Keeping a Steady Beat

Keeping a Steady Beat
Keeping a Steady Beat

When Sidwell Friends closed down the campus, the teachers made sure they had what they needed to implement the Distance Learning Plan. They grabbed computers and textbooks, of course, and their lesson plans and anything they needed to teach, assign, and grade. But some teachers needed a few extra things: Lower School music teacher Matthew Stensrud made sure to get drums, maracas, a few posters, and anything else he could use to turn part of his home into an impromptu music classroom.

“When they told us about the Distance Learning Plan, the wheels in my brain started turning,” he said. “How this can best benefit the students and what kind of consistency I can bring to the students?” Stensrud created a template for his digital lessons. Each 10-minute video starts with a song, then kicks into a dance break, and ends with an activity the students should complete at home. The song and the activity vary according to the grade level; he also has introduced some synchronous learning, including meeting with the 70-member 4th-grade chorus. “When I make my video lessons, I try to teach them as if the kids were there, because that’s going to create that kind of consistency that I think students will appreciate. That’s probably what they’re yearning for right now, when everything is so upside down.”

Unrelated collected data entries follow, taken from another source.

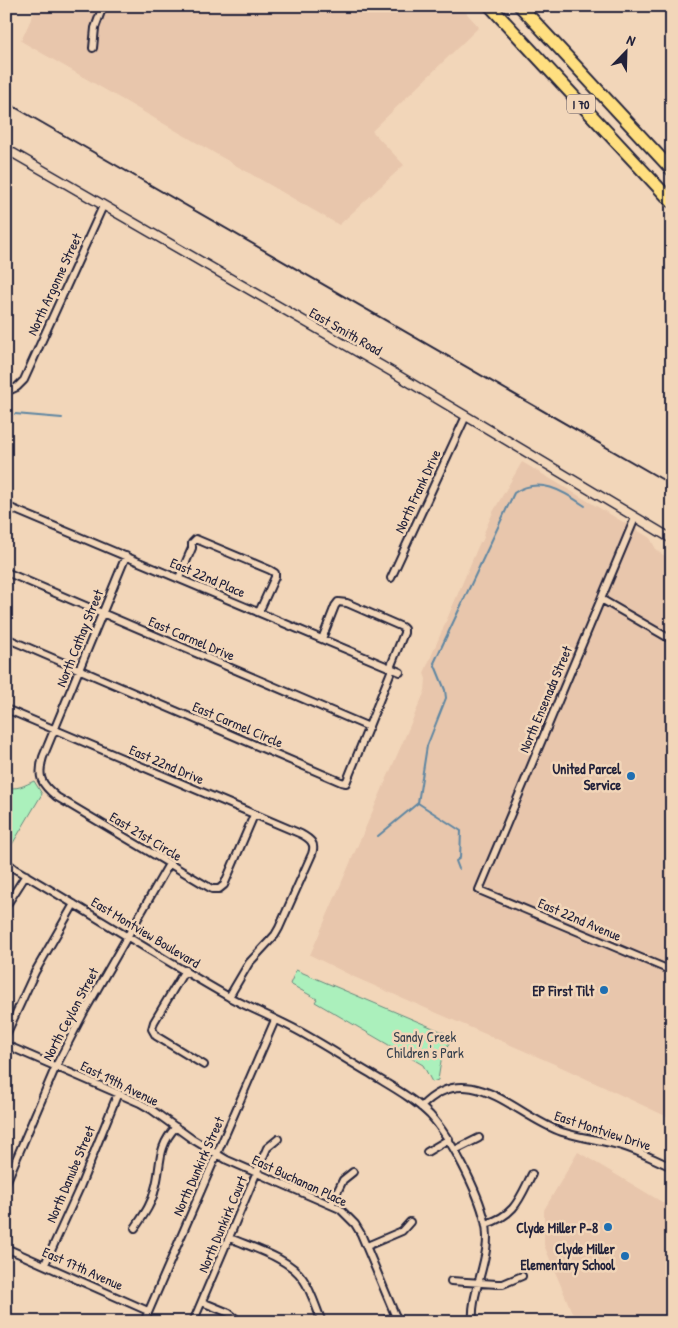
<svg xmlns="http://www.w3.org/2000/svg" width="678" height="1328" viewBox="0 0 678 1328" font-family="'Patrick Hand',sans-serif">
	<rect width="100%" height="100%" fill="#f2d6b9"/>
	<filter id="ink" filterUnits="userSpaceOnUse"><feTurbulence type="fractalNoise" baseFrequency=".02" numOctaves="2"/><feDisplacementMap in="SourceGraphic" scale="10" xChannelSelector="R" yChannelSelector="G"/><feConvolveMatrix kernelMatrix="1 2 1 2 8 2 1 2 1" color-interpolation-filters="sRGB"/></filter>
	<g filter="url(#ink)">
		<!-- built -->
		<path fill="#e8c6ac" d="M 37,6 L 460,6 L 479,27 L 372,131 L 404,165 L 339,225 L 21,41 Z
			M 522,462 L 650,538 L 657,551 L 672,560 L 672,1119 L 559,1066 L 354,977 L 310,955 L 425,691 L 426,679 L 424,673 L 480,542 L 482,542 L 484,537 L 483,535 L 493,512 Z
			M 578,1152 L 672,1208 L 672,1314 L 653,1322 L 576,1322 L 544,1245 L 544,1210 Z"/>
		<!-- green -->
		<path fill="#abf0bc" stroke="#66897c" d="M 34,781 L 42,794 L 7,853 L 6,786 C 16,791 25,785 34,781 Z
			M 296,970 L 452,1036 L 441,1061 L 438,1080 L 432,1082 L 423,1065 L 315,1002 L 317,999 L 290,984 Z"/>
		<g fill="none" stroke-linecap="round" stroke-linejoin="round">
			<!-- stream -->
			<path stroke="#5e86a2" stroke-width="2" d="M 15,414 L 62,418
				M 378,836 L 418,803
				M 459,869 L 456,861 L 460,858 L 461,831 L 418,803 L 427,746 L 446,698 L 445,690 L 434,663 L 514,493 C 539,476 563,491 585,506"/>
			<defs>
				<path id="minor" d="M 93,48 L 95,28 L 103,6
					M 6,392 L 17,387 L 24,380 L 103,206
					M 6,506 L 400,672
					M 635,518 L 479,890 L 672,971
					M 126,556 L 43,757 C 37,777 41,784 57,797 L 212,889 L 219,889 L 224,885 L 254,815
					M 6,572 L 369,727
					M 179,578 L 192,548 L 192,543 L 196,539 L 270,570 L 275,573 L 275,577 L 259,612
					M 391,578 L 466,416
					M 601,599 L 672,640
					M 6,638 L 341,782 L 346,783 L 392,669
					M 322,639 L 335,606 L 338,602 L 347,603 L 402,627 L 404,629 L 404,633 L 390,668
					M 6,709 L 301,834 C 310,839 316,843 312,854 L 279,928 L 275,935 L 249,963 L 229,997
					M 6,862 L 15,869 C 87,911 157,956 229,997 C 250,1008 272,1017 293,1028 C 320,1042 345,1059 371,1074 C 392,1087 413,1098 430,1115 C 451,1138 478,1191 485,1221 C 494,1255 470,1289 473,1322
					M 6,906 L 26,875
					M 185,970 L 154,1022 L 152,1029 L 156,1036 L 204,1065
					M 6,1035 L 35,972 L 74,904
					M 6,1045 L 140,1103 L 152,1110 L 192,1139 L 227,1160 L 340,1209 L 355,1224 L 361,1234 L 398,1322
					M 421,1107 C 469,1056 515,1116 562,1132 C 581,1138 603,1140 622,1146 C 639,1151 655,1160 672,1167
					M 455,1150 L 479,1138
					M 427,1152 L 449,1139
					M 6,1183 L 56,1066 L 83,1014 L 169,864
					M 331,1205 L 343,1180 L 353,1172
					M 486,1224 C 515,1215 519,1200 532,1174
					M 135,1228 C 143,1216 152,1204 155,1189 C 162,1165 156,1148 176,1127
					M 230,1238 C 253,1248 289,1258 303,1279 C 312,1292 316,1308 322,1322
					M 367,1246 L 402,1231 L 410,1222
					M 6,1248 L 148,1311
					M 45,1264 L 80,1187 L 118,1093
					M 451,1281 L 497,1284 L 503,1284 L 522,1276
					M 202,1302 L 229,1313 L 240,1322
					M 144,1322 L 275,1020
					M 193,1322 L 267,1148 L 278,1139
					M 381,1322 L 396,1316"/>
				<path id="tertiary" d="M 6,149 L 394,373 L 672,539"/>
				<path id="motorway" d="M 490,6 L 672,202
					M 520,6 L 672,170"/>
			</defs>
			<!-- minor casing -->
			<use href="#minor" stroke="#22223b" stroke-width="10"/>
			<!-- tertiary casing -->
			<use href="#tertiary" stroke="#22223b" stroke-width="11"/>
			<!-- motorway casing -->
			<use href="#motorway" stroke="#22223b" stroke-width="15"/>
			<!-- minor -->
			<use href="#minor" stroke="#f2d6b9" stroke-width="6"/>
			<!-- tertiary -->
			<use href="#tertiary" stroke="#f2d6b9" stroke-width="8"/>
			<!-- motorway -->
			<use href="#motorway" stroke="#ffdf80" stroke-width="11"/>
			<!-- rail -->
			<path stroke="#22223b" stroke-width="2" d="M 6,102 L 672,485"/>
		</g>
	</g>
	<!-- markers -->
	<g fill="#1f6fb2" stroke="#f2d6b9" stroke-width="2">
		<circle cx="631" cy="776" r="5"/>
		<circle cx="604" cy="990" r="5"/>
		<circle cx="608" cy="1227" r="5"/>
		<circle cx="625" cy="1256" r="5"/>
	</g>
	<g text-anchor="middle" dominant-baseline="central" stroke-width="5" stroke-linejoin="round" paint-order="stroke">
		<!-- shield labels -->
		<rect fill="#f2d6b9" stroke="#605861" stroke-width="1" x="567" y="94.5" width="28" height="19" rx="4"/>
		<g font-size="12" font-weight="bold" fill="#22223b">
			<text x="581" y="104">I 70</text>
		</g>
		<!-- street labels -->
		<g font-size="14" fill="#22223b" stroke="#f2d6b9">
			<text transform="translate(54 284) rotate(-65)">North Argonne Street</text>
			<text transform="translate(346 331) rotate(30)">East Smith Road</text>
			<text transform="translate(417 491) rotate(-65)">North Frank Drive</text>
			<text transform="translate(208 577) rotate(23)">East 22nd Place</text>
			<text transform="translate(79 638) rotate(-68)">North Cathay Street</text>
			<text transform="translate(192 638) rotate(23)">East Carmel Drive</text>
			<text transform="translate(545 699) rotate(-67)">North Ensenada Street</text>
			<text transform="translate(238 724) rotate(23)">East Carmel Circle</text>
			<text transform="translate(167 764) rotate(23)">East 22nd Drive</text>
			<text transform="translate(146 836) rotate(31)">East 21st Circle</text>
			<text transform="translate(580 919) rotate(23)">East 22nd Avenue</text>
			<text transform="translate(146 932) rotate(31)">East Montview Boulevard</text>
			<text transform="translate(70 1014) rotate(-62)">North Ceylon Street</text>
			<text transform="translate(120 1083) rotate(26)">East 19th Avenue</text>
			<text transform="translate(603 1130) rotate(18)">East Montview Drive</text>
			<text transform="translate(198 1166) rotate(-66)">North Dunkirk Street</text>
			<text transform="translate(70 1174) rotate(-67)">North Danube Street</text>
			<text transform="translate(300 1180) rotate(25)">East Buchanan Place</text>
			<text transform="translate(222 1224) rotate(-67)">North Dunkirk Court</text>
			<text transform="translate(83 1268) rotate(24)">East 17th Avenue</text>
		</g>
		<!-- poi labels -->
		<g font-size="14" font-weight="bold" fill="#22223b" stroke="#f2d6b9" text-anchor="end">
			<text x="621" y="768">United Parcel<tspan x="621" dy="16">Service</tspan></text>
			<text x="594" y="990">EP First Tilt</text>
			<text x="598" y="1227">Clyde Miller P-8</text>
			<text x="615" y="1248">Clyde Miller<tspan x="615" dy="16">Elementary School</tspan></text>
		</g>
		<!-- park labels -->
		<g font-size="14" fill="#37414e" stroke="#f2d6b9">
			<text x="425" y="1036">Sandy Creek<tspan x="425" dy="16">Children's Park</tspan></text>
		</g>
	</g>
	<!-- margin -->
	<rect width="678" height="1328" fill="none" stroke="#f2d6b9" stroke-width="25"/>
	<rect x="12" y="12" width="653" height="1303" fill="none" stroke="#22223b" stroke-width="2" filter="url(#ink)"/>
	<!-- north arrow -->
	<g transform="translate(626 52) rotate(23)" stroke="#f2d6b9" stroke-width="4" paint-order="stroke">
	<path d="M0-4L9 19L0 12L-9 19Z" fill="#22223b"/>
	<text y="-8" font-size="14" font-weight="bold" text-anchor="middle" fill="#22223b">N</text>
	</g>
</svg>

There are other ways Stensrud is keeping things the same—even when it’s accidental. “There was one time I knocked the piano behind me, so all the books I had on top all came crashing down in the middle of the video,” he said. “And I was like, ‘Well, okay. Let’s just keep going.’ I think it gave the kids a little bit of a reminder of what the classroom is like—things like that happened in the classroom all the time. If we make these pristine videos that show everything is perfect, I’m not sure that’s what’s best for the kids’ learning and growth.” Besides, when real life intrudes on the videos, it adds a certain authenticity.

Watching the students complete their assigned activities from afar has also raised some possibilities in Stensrud’s mind for when he and his students are together again.

“I recently did an activity when I found patterns in my house and in my yard,” he said. “For example, I took some bowls from my kitchen and made them into music patterns; then I went outside and found pieces of bark and made patterns. Then I asked the kids to see what they could find.” The idea was to get the children to explore their own homes for makeshift instruments. “Some of them used little pebbles, and some of them used nail polish containers, and some of them used different markers,” Stensrud said. “It was a fun way for the kids to realize that you can make music out of anything.” He said that when everyone returns to School, he plans on using some of the activities that went really well in distance learning and incorporate them into his curriculum. “It’s exciting if we, as teachers, can be teaching the content and curriculum,” he said, “but also giving kids these avenues to be explorative back at home and still using their imaginations.”

The Distance Learning Plan has also given parents and others who are home with students a sneak peek into what goes on in the music classroom. “In music, parents are going to see the performance—the winter concert or something,” Stensrud said. “When you see the finished product in a concert, parents think perhaps that’s most of what happens in music, that we’re standing there tall and singing.” And while that’s a part of learning music, it’s only a small part. “It’s mostly exploring and creating in a more raw way,” he said. “I’m sure the parents see more of that now.”

Parents have an important role in helping their child during their music activities.

“The community aspect of music making is impossible to mimic or recreate” from a computer screen, Stensrud said. “Parents can recreate that community of music at home. Each family member has an important role to play by wanting to be an active participant in the kids’ learning,” whether it’s by joining their child for that dance break or playing a music-based game with them.

And a side bonus for parents? It gives their cooped-up kids an opportunity to get their wiggles out.

“We’re going to be singing, and we’re going to be making patterns on our body, and then we’re going to be moving around and dancing,” Stensrud said. “The kids are constantly engaging their bodies. And I’ve heard from some parents that the kids will watch the video three or four times because it’s a fun 10-minute thing. They’ll watch the lesson and then later in the day they say, ‘Ooh, I want to go back and do that again.’”

Consistency, innovation, and community—all ensuring the beat goes on.